Stored items
================
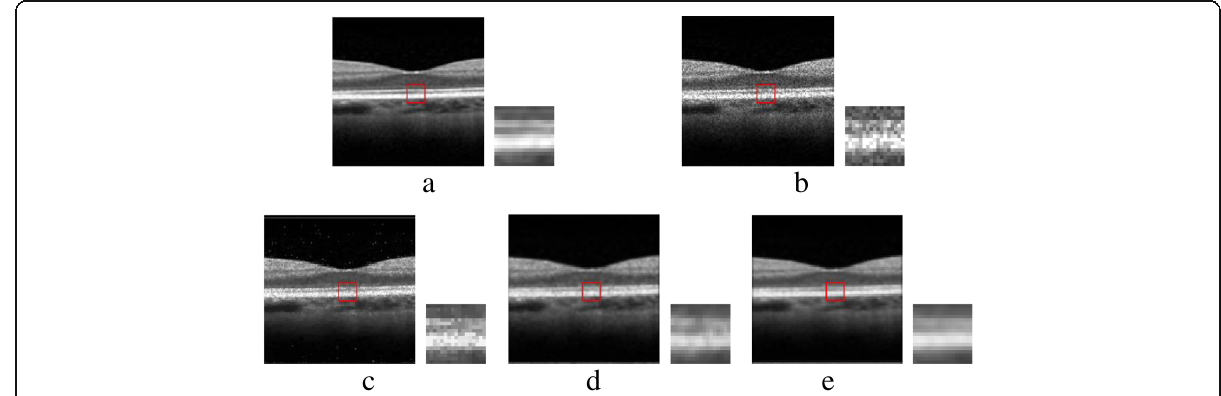
Fig. 7 Recovered OTC images and zoomed square region marked by red-lined boxes via different methods. a Original image, b noisy image (PSNR = 20.8433, SSIM = 0.6984), c nonlocal-AA method (PSNR = 21.5102, SSIM = 0.7621), d nonlocal-SO method (PSNR = 22.0345, SSIM = 0.8315), and e proposed method (PSNR = 22.4348, SSIM =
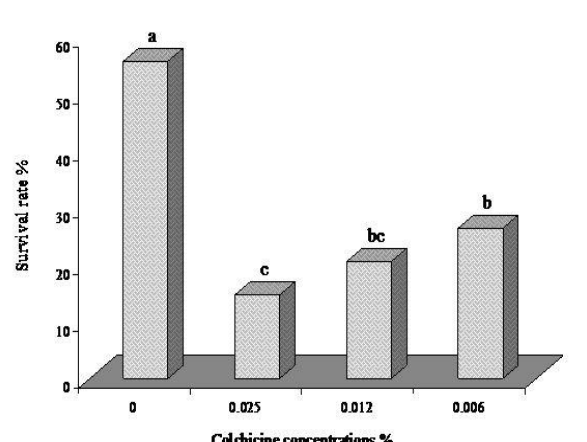
Fig. 3. The survival rate under affecting of colchicine-irrigation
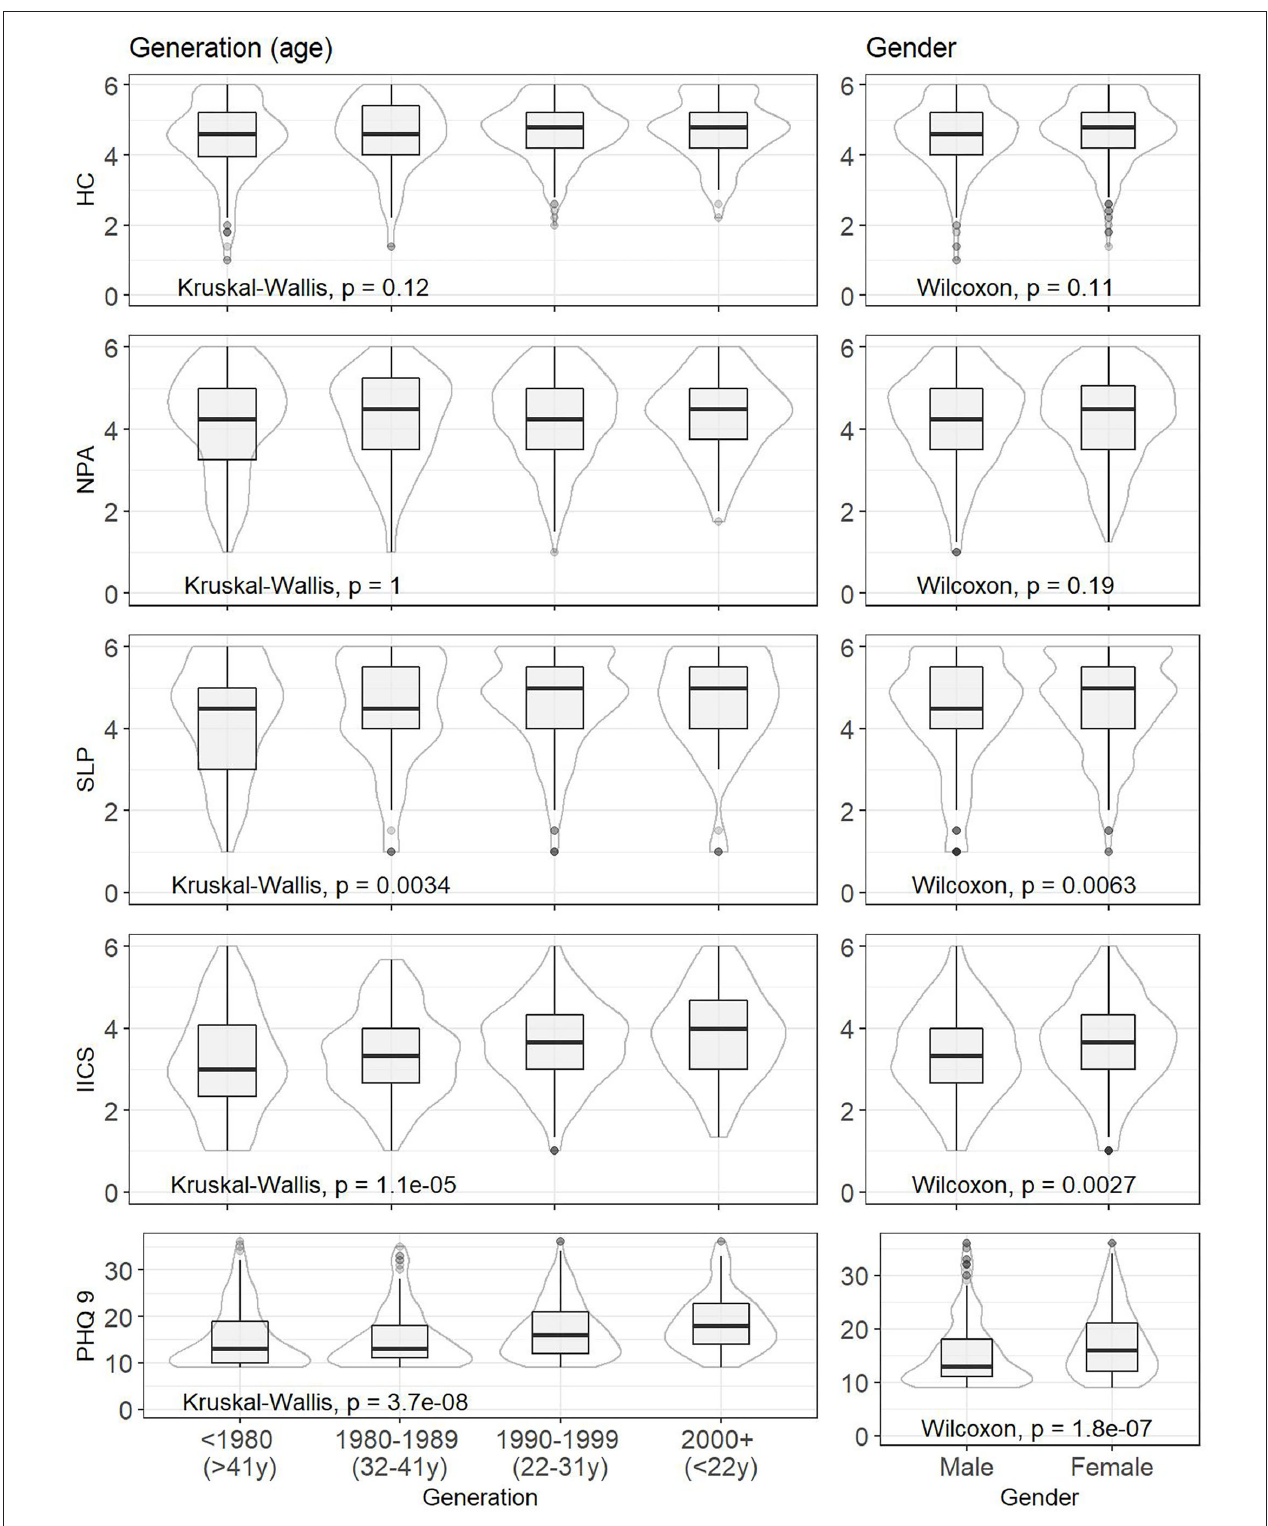
FIGURE 2 | Selected statistical characteristics of indicators and results of difference tests—classification by age and gender.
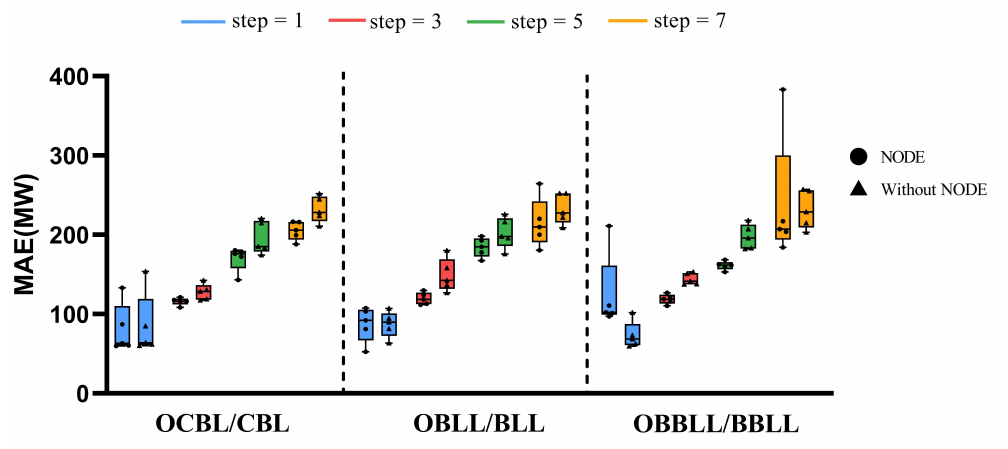
Figure 10. The MAPE metric comparison of three groups of models, respectively, in future steps 1, 3, 5, and 7 in Queensland in 2019. The dotted line divides the different comparative model groups. In each comparative model group, different colors represent different steps. The model with NODE is on the left side and the model without NODE is on the right side.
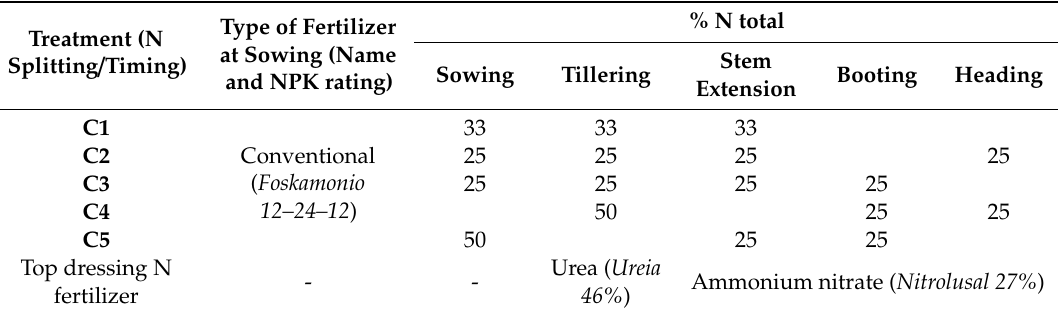
Table 5. Nitrogen fertilizer splitting (% of N total) and timing (phenological stage) treatments through the wheat cycle in Trial 2 (2016 / 2017), with Conventional N fertilizers. Crop stages dates between brackets.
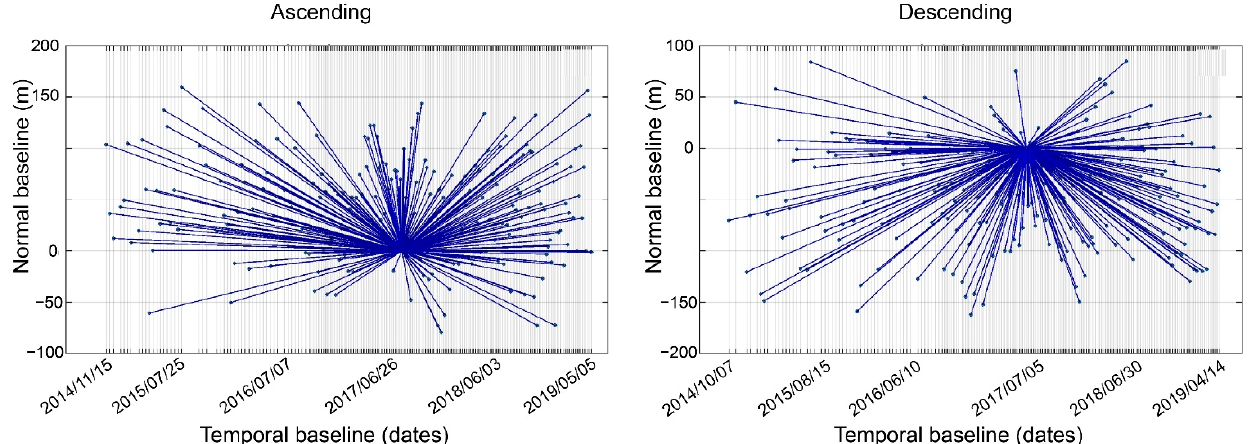
Figure 3. STAR graph generated by referring all images to a single master according to the temporal baseline (X axis) and normal baseline (Y axis) for ascending and descending orbital geometries. Every dot represents an image, whereas every line represents an interferogram.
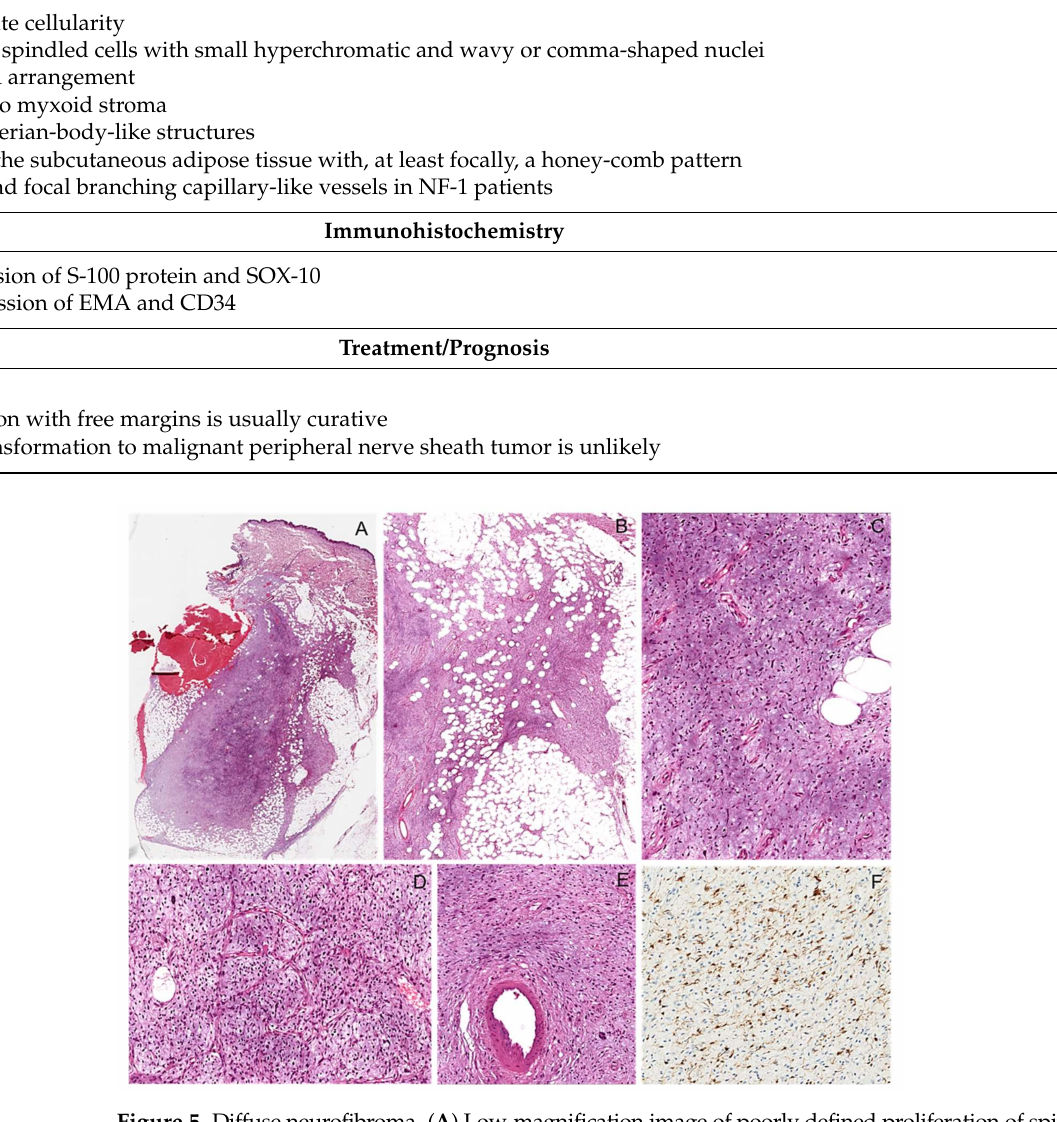
Figure 5. Diffuse neurofibroma. ( A ) Low-magnification image of poorly defined proliferation of spindle cells. ( B ) The neoplastic cells are infiltrating subcutaneous fat. ( C ) The neoplastic cells are embedded in an abundant myxoid stroma. ( D ) A rich plexiform vascular network is seen, mimicking a myxoid liposarcoma. ( E ) Neoplastic cells show focal nuclear atypia. ( F ) Neoplastic cells show cytoplasmic and nuclear staining for S100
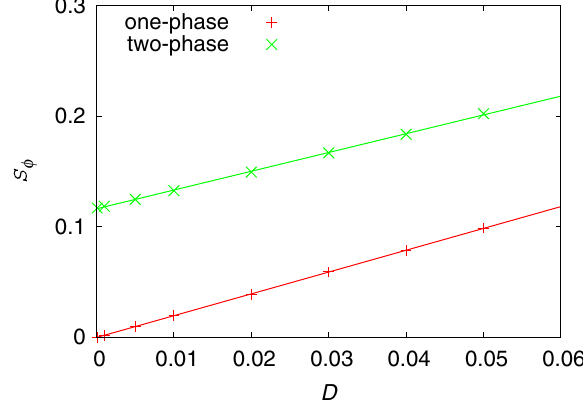
FIG. 2. Total entropy production S ϕ for Active Model B in one dimension for the case where the system consists of a single uniform phase ( a 2 > 0 , a 4 > 0 , red line) and for the case where it shows coexistence between a high-density and a low-density phase ( a 2 < 0 , a 4 > 0 , green line). [Parameter values are a 2 ¼ (cid:3) 0 . 25 for the uniform ðþÞ and phase-separated ð − Þ states, with a 4 ¼ 0 . 25 , κ ¼ 4 , λ ¼ 1 .] In the two-phase system, any putative ffiffiffiffi p D subextensive (interfacial) term scaling as would be swamped by the extensive D 1 contribution from bulk phases.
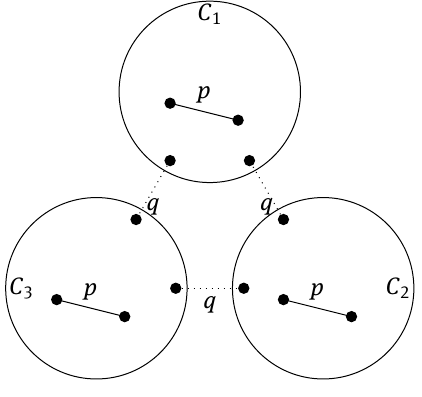
Figure 1: An illustration of the planted partition model. Edges between two vertices in the same cluster are added with proba- bility p , while edges between two vertices in different clusters are added with probability q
================
Would you write out all of the data exactly as it stands, without the pictures?

Fig. 7 Recovered OTC images and zoomed square region marked by red-lined boxes via different methods. a Original image, b noisy image (PSNR = 20.8433, SSIM = 0.6984), c nonlocal-AA method (PSNR = 21.5102, SSIM = 0.7621), d nonlocal-SO method (PSNR = 22.0345, SSIM = 0.8315), and e proposed method (PSNR = 22.4348, SSIM =
Fig. 3. The survival rate under affecting of colchicine-irrigation
FIGURE 2 | Selected statistical characteristics of indicators and results of difference tests—classification by age and gender.
Figure 10. The MAPE metric comparison of three groups of models, respectively, in future steps 1, 3, 5, and 7 in Queensland in 2019. The dotted line divides the different comparative model groups. In each comparative model group, different colors represent different steps. The model with NODE is on the left side and the model without NODE is on the right side.
Table 5. Nitrogen fertilizer splitting (% of N total) and timing (phenological stage) treatments through the wheat cycle in Trial 2 (2016 / 2017), with Conventional N fertilizers. Crop stages dates between brackets.
Figure 3. STAR graph generated by referring all images to a single master according to the temporal baseline (X axis) and normal baseline (Y axis) for ascending and descending orbital geometries. Every dot represents an image, whereas every line represents an interferogram.
Figure 5. Diffuse neurofibroma. ( A ) Low-magnification image of poorly defined proliferation of spindle cells. ( B ) The neoplastic cells are infiltrating subcutaneous fat. ( C ) The neoplastic cells are embedded in an abundant myxoid stroma. ( D ) A rich plexiform vascular network is seen, mimicking a myxoid liposarcoma. ( E ) Neoplastic cells show focal nuclear atypia. ( F ) Neoplastic cells show cytoplasmic and nuclear staining for S100
FIG. 2. Total entropy production S ϕ for Active Model B in one dimension for the case where the system consists of a single uniform phase ( a 2 > 0 , a 4 > 0 , red line) and for the case where it shows coexistence between a high-density and a low-density phase ( a 2 < 0 , a 4 > 0 , green line). [Parameter values are a 2 ¼ (cid:3) 0 . 25 for the uniform ðþÞ and phase-separated ð − Þ states, with a 4 ¼ 0 . 25 , κ ¼ 4 , λ ¼ 1 .] In the two-phase system, any putative ffiffiffiffi p D subextensive (interfacial) term scaling as would be swamped by the extensive D 1 contribution from bulk phases.
Figure 1: An illustration of the planted partition model. Edges between two vertices in the same cluster are added with proba- bility p , while edges between two vertices in different clusters are added with probability q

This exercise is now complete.